─── TEKST

Podczas uroczystej gali w toruńskim Dworze Artusa poznaliśmy laureatów piętnastej edycji Nagród Marszałka Województwa Kujawsko-Pomorskiego. Prestiżowe wyróżnienia, przyznawane są za najwartościowsze dokonania w istotnych obszarach działalności publicznej i społecznej, profesjonalnej i biznesowej.
Nagrody i wyróżnienia przyznano w 13 kategoriach. Dariusz Kocoń został doceniony za zasługi dla sportu. Marszałek przyznał mu wyróżnienie za całokształt pracy.
Przygodę z tenisem stołowym zaczynał w 1975 roku w MDK Chełmno. Zdobył wiele medali mistrzostw Polski i województwa. Po ukończeniu szkoły średniej, w 1985 roku, zaczął pracę w Młodzieżowym Domu Kultury na etacie instruktora tenisa. - To było wyzwanie, klub po sukcesach i odejściu trenera, znalazł się w złej sytuacji - informuje Maria Bajer, prezes LUKS. - Z nim odeszli najlepsi, a drużyny stanowiące czołówkę kraju, spadały do najniższych klas.
Wychował mistrzów
Kocoń rozpoczął od nowa. Grupy naborowe, nowoczesne metody treningu, zaangażowanie zaczęły przynosić efekty. - Najpierw były to medale mistrzostw województwa, później sukcesy ogólnopolskie - dodaje Maria Bajer. - Mimo to klub borykał się z trudnościami organizacyjnymi. Choć zlikwidowano MDK, przy którym funkcjonował klub, nie zahamowało to procesu szkolenia. Dokonano reorganizacji, zmieniano nazwę klubu, która teraz brzmi LUKS.

──────

__ZADANIA PISEMNE__
**A.** Przetłumacz na język angielski zdanie z tekstu o Nagrodach Marszałka: „Nagrody i wyróżnienia przyznano w 13 kategoriach.”
**B.** Przepisz z tekstu o Nagrodach Marszałka fragment, który zaczyna się słowami zawierającymi „Podczas uroczystej gali”, a kończy słowami „profesjonalnej i biznesowej.”.
**C.** Wymień wszystkie obszary działalności, które według tekstu o Nagrodach Marszałka są nagradzane za najwartościowsze dokonania.

─── WYODRĘBNIONE DANE

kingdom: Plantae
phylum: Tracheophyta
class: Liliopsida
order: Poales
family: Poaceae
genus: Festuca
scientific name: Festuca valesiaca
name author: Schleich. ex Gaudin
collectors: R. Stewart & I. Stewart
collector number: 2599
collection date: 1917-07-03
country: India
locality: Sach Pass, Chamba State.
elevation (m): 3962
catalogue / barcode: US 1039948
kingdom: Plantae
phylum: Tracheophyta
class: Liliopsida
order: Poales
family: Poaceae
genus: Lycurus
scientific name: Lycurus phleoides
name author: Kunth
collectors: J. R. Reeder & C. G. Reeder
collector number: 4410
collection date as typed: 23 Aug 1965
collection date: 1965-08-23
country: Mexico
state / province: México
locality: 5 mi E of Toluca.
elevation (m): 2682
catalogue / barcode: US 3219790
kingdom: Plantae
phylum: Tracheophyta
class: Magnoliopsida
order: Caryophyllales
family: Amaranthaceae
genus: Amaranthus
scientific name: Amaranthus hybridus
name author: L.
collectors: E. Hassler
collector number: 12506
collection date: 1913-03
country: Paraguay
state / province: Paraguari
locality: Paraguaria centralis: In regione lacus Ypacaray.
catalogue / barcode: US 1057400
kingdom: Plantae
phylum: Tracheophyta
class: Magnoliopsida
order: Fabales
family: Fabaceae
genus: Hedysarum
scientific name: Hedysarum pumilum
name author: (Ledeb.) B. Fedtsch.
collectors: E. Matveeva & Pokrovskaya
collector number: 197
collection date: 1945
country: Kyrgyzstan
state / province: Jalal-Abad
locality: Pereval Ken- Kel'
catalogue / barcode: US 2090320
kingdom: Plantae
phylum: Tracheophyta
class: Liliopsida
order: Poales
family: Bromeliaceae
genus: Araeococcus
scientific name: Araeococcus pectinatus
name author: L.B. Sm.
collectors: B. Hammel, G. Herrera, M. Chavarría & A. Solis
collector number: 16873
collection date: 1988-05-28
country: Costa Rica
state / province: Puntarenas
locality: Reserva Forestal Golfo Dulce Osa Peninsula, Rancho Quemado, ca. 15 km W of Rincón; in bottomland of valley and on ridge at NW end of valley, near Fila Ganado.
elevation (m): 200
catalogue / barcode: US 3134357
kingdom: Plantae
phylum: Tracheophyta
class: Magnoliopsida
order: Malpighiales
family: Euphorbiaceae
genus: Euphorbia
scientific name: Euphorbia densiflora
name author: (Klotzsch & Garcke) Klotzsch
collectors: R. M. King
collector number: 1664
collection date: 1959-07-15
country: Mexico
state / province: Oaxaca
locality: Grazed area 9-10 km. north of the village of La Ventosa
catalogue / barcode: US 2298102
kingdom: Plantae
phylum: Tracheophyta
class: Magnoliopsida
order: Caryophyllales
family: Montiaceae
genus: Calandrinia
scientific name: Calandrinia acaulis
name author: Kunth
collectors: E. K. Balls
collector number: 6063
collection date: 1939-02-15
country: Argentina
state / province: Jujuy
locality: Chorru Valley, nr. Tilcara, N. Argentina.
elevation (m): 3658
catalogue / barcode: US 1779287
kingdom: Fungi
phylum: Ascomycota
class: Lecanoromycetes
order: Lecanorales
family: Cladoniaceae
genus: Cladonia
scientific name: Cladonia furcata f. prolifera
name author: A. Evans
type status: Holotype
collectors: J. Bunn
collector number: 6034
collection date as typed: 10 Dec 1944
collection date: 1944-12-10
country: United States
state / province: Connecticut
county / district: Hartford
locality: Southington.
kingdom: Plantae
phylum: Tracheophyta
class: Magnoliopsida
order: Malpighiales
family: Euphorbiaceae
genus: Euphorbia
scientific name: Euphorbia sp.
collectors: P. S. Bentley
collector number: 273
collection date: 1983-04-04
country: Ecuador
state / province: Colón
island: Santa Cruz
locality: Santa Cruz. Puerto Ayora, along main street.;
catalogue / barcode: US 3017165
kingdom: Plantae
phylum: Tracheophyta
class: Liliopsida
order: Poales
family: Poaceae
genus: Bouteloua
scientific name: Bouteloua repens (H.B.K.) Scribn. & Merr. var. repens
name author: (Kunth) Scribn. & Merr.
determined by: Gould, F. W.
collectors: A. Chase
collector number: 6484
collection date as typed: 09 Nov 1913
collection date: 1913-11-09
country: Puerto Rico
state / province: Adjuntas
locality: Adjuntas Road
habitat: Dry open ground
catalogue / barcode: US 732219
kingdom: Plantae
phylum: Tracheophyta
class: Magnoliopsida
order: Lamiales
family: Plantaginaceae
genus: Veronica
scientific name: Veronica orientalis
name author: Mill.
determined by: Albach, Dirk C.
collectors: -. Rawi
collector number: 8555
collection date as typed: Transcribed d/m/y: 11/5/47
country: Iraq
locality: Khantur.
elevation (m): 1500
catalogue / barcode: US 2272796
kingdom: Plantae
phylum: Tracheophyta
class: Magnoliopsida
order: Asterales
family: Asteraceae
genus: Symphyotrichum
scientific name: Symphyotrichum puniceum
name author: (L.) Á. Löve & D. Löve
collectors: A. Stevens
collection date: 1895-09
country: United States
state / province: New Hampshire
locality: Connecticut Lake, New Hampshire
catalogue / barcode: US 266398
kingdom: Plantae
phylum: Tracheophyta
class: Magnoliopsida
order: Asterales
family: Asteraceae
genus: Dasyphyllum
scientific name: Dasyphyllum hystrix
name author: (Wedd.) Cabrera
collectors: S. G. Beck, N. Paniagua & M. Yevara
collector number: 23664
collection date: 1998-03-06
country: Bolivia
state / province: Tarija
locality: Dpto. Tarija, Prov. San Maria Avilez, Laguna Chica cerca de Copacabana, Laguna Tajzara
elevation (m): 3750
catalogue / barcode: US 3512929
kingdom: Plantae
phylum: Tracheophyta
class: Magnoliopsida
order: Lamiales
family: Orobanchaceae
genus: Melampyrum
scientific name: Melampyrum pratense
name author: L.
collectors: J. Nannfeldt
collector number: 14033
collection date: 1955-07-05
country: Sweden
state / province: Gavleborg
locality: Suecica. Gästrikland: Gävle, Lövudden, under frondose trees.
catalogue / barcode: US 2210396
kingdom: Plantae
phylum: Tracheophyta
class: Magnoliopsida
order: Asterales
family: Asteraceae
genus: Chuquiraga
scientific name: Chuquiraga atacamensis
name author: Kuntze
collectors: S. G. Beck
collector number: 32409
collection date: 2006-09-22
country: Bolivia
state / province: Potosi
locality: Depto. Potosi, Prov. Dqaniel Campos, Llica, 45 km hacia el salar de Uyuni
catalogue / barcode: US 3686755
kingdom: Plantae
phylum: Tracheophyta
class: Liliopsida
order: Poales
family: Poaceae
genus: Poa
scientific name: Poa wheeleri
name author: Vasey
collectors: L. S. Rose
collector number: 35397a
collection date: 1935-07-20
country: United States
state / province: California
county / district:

──────

__ROZWIĄZANIA ZADAŃ__
**A.** Awards and distinctions were granted in 13 categories.

**B.**
Podczas uroczystej gali w toruńskim Dworze Artusa poznaliśmy laureatów piętnastej edycji Nagród Marszałka Województwa Kujawsko-Pomorskiego. Prestiżowe wyróżnienia, przyznawane są za najwartościowsze dokonania w istotnych obszarach działalności publicznej i społecznej, profesjonalnej i biznesowej.

**C.** Działalność publiczna, społeczna, profesjonalna i biznesowa.